(Excerpted data begins)

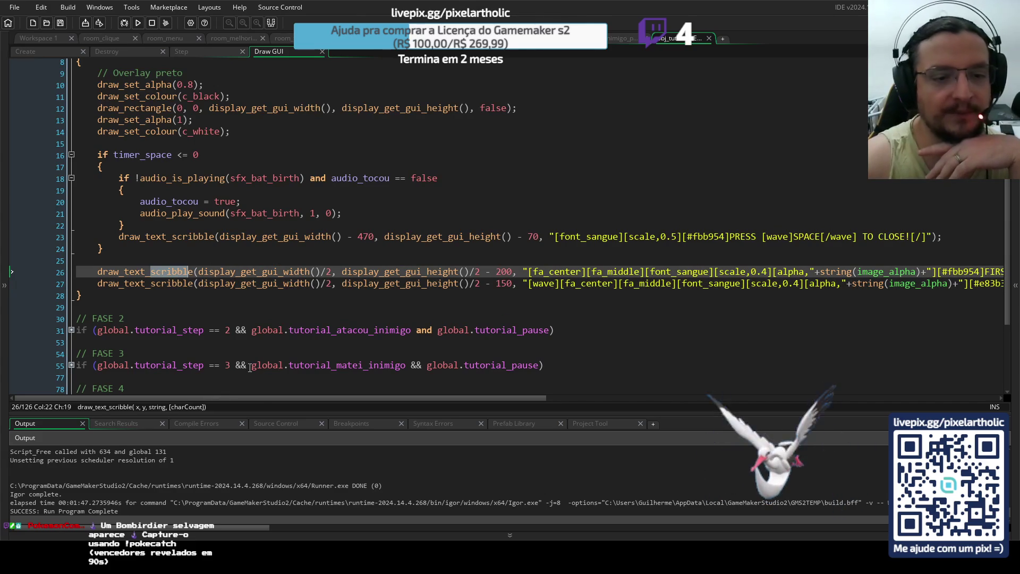
{"action": "left_click_drag", "start_coordinate": [259, 400], "coordinate": [368, 400]}
{"action": "left_click", "coordinate": [437, 271]}
{"action": "left_click_drag", "start_coordinate": [541, 397], "coordinate": [664, 397]}
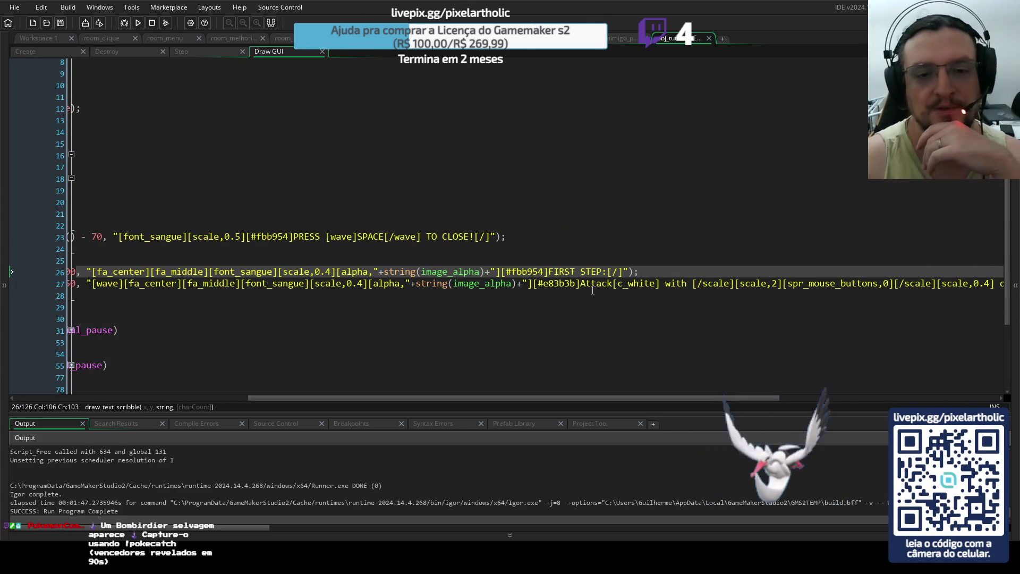
{"action": "left_click", "coordinate": [619, 283]}
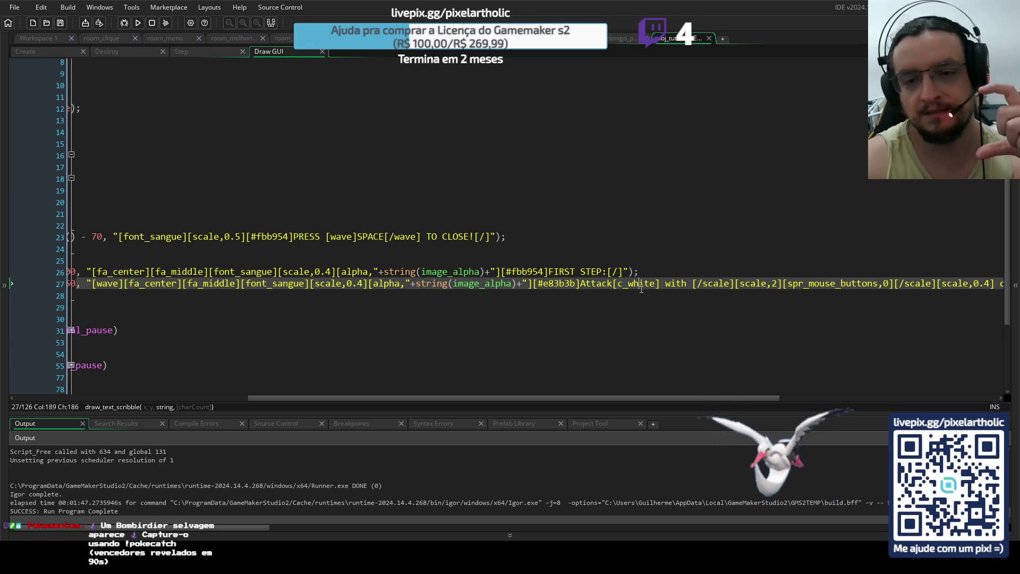
{"action": "left_click", "coordinate": [632, 283]}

(Excerpted data ends)

What to work on: Restate the data word for word and exclude every picture.

Output below:
{"action": "left_click_drag", "start_coordinate": [259, 400], "coordinate": [368, 400]}
{"action": "left_click", "coordinate": [437, 271]}
{"action": "left_click_drag", "start_coordinate": [541, 397], "coordinate": [664, 397]}
{"action": "left_click", "coordinate": [619, 283]}
{"action": "left_click", "coordinate": [632, 283]}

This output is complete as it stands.